Emirza E. G. (Yürütücü), ÖZKAN E., BAYRAK N. G.
Yükseköğretim Kurumları Destekli Proje, BAP Araştırma Projesi, 2024 - 2025
Laporoskopik kolesistektomi (LK), dünya çapında sık görülen ve sindirim sorunlarından biri olan safra
kesesi taşlarının tedavisinde tercih edilen cerrahi bir yöntemdir. Laporoskopik kolesistektomi ameliyatında
periton boşluğuna erişim, batın ön duvarına üç veya dört kanül yerleştirilerek sağlanırken; periton
boşluğunun ameliyat sırasında rahat gözlemlenmesi yerleştirilen kanüller ve verilen CO2insuflasyonu ile
kolaylaşmaktadır.
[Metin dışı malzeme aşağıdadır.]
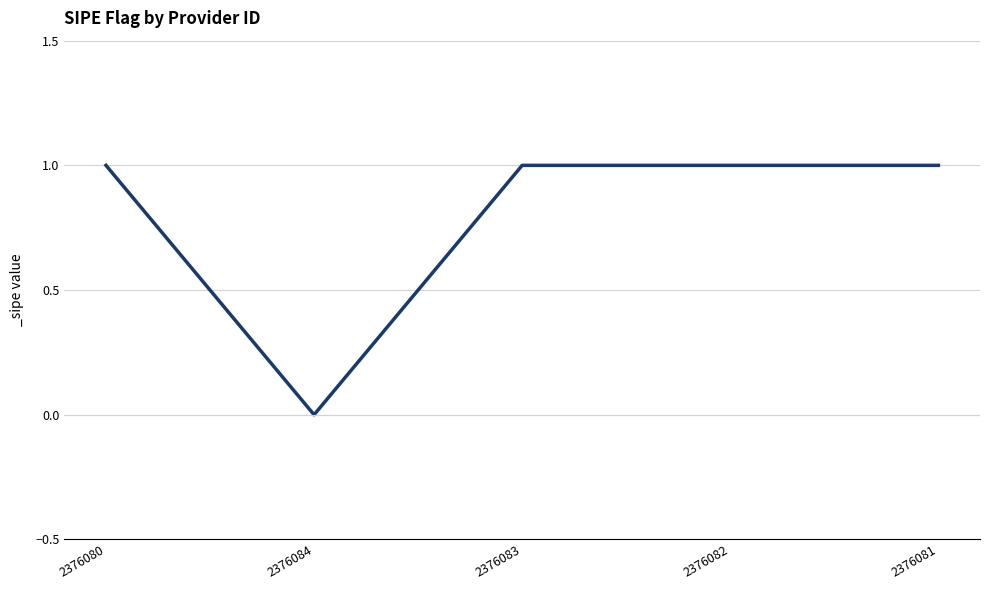

Reading left to right, list all the values displayed in this chart.

2376080=1	2376084=0	2376083=1	2376082=1	2376081=1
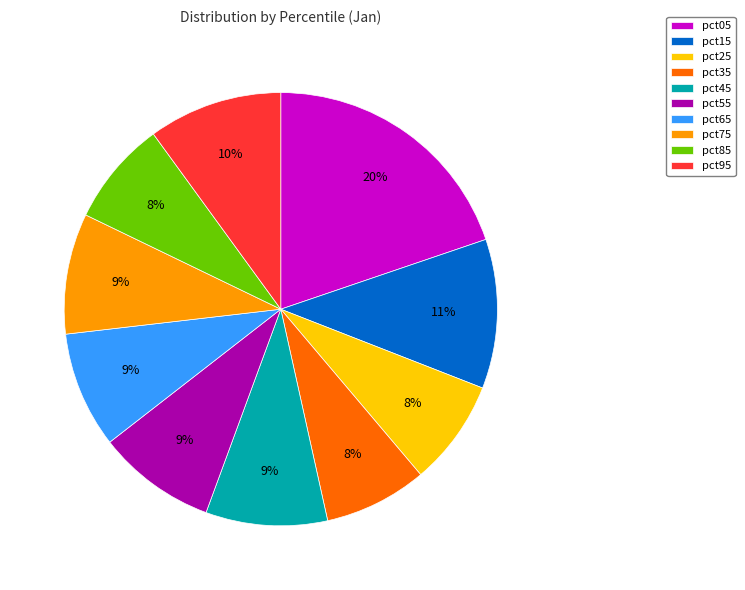

Combined, do pct75 and pct85 account for over 50%?

No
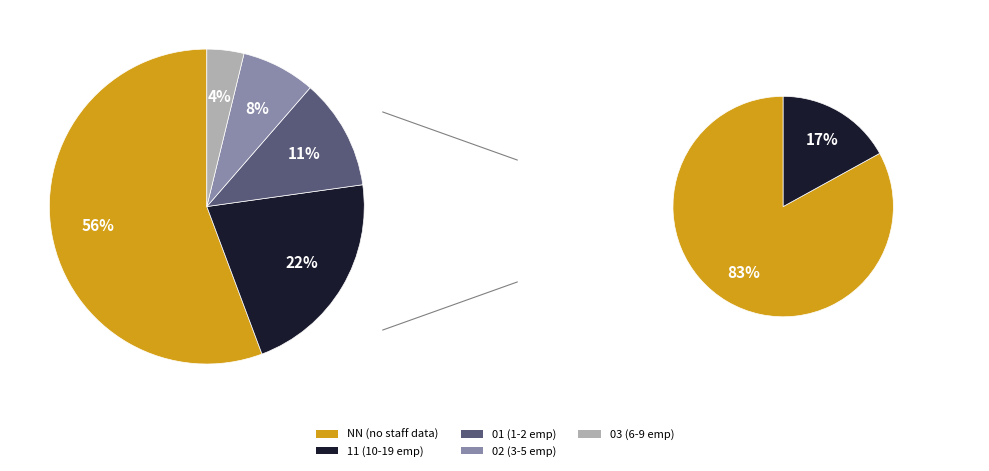

To the nearest percent, what is the average slice percentage?

14%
Laparoskopik kolesistektomi ameliyatı sonrası da CO2diffuzyonu ile yüksek miktarda
gaz peritonal kaviteye geçmekte, bu bölgeden hızla emilen CO2insuflasyonuna bağlı hiperkapni, asidoz ve
kardiyovasküler komplikasyonlara yol açmakta ayrıca ameliyat pozisyonunun da diyafragma
fonksiyonlarını baskılaması da akciğer kapasitesini etkileyebilme ve gaz birikmesine bağlı önemli düzeyde
ağrıya neden olabilmektedir. Cerrahinin postoperatif dönemi çeşitli komplikasyonlarla ilişkilidir ve
postoperatif dönemde hastaya uygulanan prosedürün zararlı etkileri ağrı, anksiyete, depresyon gibi
psikolojik semptomlara yol açmaktadır. Uzun süre devam eden anksiyete, beyin arterlerinin spazmına yol
açarak beyinde bölgesel değişiklikler oluşturarak ağrı duyusunu artırabilmektedir. Yapılan literatür
taramasında cerrahi sonrası masajın ağrı ve aksiyete üzerine etkisine yönelik yapılan randomize kontrollü
çalışmalar ve meta-analizlerin sınırlı sayıda olduğu saptanmıştır. Bu sebeple genel cerrahi ünitesinde
ameliyat olmuş takip ve tedavisi devam eden hastalarda klasik masaj uygulamasının ağrı ve anksiyete
gelişimi üzerine etkisini araştırmak amacı ile yapılacaktır.